Data records:
↓
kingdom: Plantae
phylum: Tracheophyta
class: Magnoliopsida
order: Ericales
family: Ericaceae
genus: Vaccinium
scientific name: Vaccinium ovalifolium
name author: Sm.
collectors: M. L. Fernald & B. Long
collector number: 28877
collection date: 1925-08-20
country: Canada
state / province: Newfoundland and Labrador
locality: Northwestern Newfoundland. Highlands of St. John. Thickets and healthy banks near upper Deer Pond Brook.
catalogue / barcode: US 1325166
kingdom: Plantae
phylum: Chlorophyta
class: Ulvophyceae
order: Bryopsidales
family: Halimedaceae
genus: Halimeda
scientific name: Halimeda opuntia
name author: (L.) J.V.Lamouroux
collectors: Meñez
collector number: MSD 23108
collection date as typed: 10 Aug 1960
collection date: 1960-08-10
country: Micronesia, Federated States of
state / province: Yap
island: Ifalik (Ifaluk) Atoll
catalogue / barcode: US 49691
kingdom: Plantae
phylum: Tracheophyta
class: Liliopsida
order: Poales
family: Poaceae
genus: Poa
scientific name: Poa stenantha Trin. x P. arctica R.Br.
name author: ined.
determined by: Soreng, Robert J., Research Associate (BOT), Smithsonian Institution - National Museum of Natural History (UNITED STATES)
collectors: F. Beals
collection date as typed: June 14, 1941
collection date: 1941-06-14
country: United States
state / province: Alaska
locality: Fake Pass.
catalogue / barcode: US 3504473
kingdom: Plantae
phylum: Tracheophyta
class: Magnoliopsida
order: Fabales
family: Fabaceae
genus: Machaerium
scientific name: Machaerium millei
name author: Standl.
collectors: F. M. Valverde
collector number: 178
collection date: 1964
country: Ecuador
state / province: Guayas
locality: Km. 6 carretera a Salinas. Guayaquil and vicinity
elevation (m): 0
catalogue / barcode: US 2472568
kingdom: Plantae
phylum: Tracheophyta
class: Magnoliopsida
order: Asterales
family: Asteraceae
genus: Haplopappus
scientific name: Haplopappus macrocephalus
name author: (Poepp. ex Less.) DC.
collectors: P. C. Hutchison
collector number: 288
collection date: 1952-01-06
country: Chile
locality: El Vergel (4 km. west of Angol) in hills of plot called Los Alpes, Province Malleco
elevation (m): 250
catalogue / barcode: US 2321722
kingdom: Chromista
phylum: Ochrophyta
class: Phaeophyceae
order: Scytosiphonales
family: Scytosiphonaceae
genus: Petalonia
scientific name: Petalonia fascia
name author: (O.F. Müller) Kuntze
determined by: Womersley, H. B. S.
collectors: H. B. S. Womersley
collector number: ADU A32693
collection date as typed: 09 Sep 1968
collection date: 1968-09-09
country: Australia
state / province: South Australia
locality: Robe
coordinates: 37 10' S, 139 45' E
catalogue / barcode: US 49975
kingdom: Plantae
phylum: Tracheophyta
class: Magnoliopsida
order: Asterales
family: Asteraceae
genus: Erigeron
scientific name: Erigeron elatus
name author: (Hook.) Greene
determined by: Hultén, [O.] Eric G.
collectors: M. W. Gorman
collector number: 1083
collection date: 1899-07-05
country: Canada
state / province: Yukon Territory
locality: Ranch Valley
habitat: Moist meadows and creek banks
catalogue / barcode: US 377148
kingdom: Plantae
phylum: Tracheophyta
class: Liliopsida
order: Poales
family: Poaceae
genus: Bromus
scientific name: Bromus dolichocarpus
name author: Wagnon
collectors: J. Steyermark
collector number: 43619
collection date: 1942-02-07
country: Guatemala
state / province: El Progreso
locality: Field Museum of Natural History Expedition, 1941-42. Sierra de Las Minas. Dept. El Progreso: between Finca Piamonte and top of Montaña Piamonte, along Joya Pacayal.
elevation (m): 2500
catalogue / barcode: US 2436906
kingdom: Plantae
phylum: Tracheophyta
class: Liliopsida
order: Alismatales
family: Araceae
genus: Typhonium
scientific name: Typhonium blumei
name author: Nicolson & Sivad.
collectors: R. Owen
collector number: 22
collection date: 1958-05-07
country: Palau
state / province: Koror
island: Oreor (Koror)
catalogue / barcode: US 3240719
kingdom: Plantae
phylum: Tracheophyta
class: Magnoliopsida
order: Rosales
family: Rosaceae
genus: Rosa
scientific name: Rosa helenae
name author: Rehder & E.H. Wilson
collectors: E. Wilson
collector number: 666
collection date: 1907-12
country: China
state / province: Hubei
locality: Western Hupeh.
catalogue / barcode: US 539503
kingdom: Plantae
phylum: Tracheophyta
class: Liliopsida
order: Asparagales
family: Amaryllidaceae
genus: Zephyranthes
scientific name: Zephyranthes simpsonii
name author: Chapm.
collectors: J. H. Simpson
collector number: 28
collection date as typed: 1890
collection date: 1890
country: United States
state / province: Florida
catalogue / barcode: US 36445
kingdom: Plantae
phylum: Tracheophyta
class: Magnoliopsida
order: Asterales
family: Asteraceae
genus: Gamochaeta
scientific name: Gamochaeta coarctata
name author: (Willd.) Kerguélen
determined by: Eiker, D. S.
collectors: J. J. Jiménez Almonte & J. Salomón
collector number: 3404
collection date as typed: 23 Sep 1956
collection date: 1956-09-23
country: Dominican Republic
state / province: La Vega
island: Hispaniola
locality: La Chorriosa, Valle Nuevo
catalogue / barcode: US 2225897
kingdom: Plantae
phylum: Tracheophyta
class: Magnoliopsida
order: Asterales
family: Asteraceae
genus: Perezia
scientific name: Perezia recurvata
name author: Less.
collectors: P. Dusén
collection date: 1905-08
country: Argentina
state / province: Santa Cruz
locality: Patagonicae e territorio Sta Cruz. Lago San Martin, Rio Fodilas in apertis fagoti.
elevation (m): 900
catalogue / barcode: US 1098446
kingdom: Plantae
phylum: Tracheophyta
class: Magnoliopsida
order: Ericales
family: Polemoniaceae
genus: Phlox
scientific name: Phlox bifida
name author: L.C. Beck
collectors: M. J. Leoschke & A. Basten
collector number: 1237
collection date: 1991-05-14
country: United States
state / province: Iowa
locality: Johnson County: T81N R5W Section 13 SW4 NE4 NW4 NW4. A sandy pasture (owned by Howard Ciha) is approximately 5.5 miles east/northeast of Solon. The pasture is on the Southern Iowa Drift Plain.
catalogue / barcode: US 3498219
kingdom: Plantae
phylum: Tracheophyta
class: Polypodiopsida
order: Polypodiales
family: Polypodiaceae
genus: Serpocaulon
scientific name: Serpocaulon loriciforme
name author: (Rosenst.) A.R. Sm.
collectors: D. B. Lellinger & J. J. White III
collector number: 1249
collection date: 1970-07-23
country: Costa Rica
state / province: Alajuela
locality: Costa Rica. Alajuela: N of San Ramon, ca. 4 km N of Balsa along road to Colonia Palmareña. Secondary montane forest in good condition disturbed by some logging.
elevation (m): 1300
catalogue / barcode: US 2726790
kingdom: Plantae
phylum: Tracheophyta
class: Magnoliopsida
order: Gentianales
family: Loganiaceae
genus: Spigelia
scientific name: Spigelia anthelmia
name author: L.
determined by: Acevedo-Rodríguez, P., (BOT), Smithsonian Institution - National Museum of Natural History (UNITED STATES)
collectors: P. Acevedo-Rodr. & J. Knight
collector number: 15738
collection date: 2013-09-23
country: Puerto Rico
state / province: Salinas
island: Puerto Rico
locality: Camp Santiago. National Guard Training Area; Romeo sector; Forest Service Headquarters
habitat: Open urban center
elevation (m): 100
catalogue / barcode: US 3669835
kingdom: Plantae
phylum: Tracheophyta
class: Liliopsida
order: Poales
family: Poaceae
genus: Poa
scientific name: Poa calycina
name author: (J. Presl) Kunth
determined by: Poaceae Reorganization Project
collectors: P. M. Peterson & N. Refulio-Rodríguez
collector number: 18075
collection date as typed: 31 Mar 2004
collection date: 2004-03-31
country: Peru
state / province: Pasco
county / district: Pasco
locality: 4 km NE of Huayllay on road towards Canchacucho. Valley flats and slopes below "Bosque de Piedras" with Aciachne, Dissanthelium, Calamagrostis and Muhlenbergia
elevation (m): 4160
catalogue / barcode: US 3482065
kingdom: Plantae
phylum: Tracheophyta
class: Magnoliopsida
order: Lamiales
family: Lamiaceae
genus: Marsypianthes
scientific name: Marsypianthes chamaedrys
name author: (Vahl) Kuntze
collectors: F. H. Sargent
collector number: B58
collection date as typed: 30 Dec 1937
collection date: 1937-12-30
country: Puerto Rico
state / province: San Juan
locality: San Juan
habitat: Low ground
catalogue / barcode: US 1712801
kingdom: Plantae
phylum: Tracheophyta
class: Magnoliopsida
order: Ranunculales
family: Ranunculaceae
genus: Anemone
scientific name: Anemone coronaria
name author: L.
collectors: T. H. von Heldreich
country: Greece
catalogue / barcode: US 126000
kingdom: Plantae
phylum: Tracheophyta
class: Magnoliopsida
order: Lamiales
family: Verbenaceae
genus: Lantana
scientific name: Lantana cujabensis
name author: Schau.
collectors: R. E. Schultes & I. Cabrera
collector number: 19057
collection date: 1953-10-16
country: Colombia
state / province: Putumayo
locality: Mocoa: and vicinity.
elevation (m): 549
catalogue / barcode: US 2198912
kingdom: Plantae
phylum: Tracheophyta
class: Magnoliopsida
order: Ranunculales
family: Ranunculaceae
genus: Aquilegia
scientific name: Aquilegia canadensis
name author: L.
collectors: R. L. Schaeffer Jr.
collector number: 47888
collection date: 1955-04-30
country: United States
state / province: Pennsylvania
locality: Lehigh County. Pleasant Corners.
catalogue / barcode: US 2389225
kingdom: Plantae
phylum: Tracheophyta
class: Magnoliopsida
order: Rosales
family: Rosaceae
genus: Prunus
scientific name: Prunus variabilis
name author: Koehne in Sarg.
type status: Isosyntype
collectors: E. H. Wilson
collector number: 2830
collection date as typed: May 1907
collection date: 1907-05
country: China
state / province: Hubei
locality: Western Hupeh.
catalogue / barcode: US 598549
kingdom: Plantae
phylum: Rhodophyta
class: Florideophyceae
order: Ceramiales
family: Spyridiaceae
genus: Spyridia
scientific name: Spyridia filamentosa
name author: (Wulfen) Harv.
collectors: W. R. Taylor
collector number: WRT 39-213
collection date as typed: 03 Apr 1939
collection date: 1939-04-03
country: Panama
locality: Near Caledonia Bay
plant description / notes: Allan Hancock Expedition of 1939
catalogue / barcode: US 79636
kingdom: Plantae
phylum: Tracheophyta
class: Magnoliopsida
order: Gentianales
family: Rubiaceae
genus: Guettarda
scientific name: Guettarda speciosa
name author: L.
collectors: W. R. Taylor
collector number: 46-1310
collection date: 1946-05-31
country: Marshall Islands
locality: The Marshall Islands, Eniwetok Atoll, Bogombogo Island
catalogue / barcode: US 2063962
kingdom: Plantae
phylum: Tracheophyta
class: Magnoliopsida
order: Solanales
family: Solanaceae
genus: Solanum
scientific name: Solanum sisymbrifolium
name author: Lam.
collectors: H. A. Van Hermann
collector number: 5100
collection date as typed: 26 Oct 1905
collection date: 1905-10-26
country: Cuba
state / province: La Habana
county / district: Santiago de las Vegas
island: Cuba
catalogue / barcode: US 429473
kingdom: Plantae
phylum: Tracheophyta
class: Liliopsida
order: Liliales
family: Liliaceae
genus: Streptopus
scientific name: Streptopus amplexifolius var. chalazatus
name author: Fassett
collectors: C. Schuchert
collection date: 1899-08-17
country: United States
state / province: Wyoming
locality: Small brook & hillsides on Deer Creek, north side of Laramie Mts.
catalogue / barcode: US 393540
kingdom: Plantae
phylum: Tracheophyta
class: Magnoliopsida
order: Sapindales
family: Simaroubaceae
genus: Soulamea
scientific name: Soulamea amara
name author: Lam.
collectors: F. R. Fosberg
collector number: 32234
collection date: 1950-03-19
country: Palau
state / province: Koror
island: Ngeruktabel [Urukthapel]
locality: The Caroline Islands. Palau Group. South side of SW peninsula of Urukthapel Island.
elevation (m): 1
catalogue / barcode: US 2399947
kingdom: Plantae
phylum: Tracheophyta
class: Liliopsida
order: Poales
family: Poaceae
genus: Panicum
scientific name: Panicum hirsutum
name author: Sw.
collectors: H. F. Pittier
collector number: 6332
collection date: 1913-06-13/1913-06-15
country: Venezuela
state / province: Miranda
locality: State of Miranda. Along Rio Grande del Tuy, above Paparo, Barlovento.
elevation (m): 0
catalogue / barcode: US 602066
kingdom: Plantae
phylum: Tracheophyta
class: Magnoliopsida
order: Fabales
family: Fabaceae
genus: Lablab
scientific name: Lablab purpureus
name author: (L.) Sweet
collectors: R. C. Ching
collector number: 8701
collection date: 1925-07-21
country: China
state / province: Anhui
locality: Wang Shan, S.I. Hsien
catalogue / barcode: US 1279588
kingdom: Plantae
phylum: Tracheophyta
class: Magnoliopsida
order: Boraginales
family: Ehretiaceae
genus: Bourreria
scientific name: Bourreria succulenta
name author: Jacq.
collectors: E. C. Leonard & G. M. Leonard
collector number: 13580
↑
Work required
Edit the entries from the first line up to and including the line with "genus: Petalonia", changing every "catalogue" to "catalog" and leaving everything else as it is.

Solution for this problem
kingdom: Plantae
phylum: Tracheophyta
class: Magnoliopsida
order: Ericales
family: Ericaceae
genus: Vaccinium
scientific name: Vaccinium ovalifolium
name author: Sm.
collectors: M. L. Fernald & B. Long
collector number: 28877
collection date: 1925-08-20
country: Canada
state / province: Newfoundland and Labrador
locality: Northwestern Newfoundland. Highlands of St. John. Thickets and healthy banks near upper Deer Pond Brook.
catalog / barcode: US 1325166
kingdom: Plantae
phylum: Chlorophyta
class: Ulvophyceae
order: Bryopsidales
family: Halimedaceae
genus: Halimeda
scientific name: Halimeda opuntia
name author: (L.) J.V.Lamouroux
collectors: Meñez
collector number: MSD 23108
collection date as typed: 10 Aug 1960
collection date: 1960-08-10
country: Micronesia, Federated States of
state / province: Yap
island: Ifalik (Ifaluk) Atoll
catalog / barcode: US 49691
kingdom: Plantae
phylum: Tracheophyta
class: Liliopsida
order: Poales
family: Poaceae
genus: Poa
scientific name: Poa stenantha Trin. x P. arctica R.Br.
name author: ined.
determined by: Soreng, Robert J., Research Associate (BOT), Smithsonian Institution - National Museum of Natural History (UNITED STATES)
collectors: F. Beals
collection date as typed: June 14, 1941
collection date: 1941-06-14
country: United States
state / province: Alaska
locality: Fake Pass.
catalog / barcode: US 3504473
kingdom: Plantae
phylum: Tracheophyta
class: Magnoliopsida
order: Fabales
family: Fabaceae
genus: Machaerium
scientific name: Machaerium millei
name author: Standl.
collectors: F. M. Valverde
collector number: 178
collection date: 1964
country: Ecuador
state / province: Guayas
locality: Km. 6 carretera a Salinas. Guayaquil and vicinity
elevation (m): 0
catalog / barcode: US 2472568
kingdom: Plantae
phylum: Tracheophyta
class: Magnoliopsida
order: Asterales
family: Asteraceae
genus: Haplopappus
scientific name: Haplopappus macrocephalus
name author: (Poepp. ex Less.) DC.
collectors: P. C. Hutchison
collector number: 288
collection date: 1952-01-06
country: Chile
locality: El Vergel (4 km. west of Angol) in hills of plot called Los Alpes, Province Malleco
elevation (m): 250
catalog / barcode: US 2321722
kingdom: Chromista
phylum: Ochrophyta
class: Phaeophyceae
order: Scytosiphonales
family: Scytosiphonaceae
genus: Petalonia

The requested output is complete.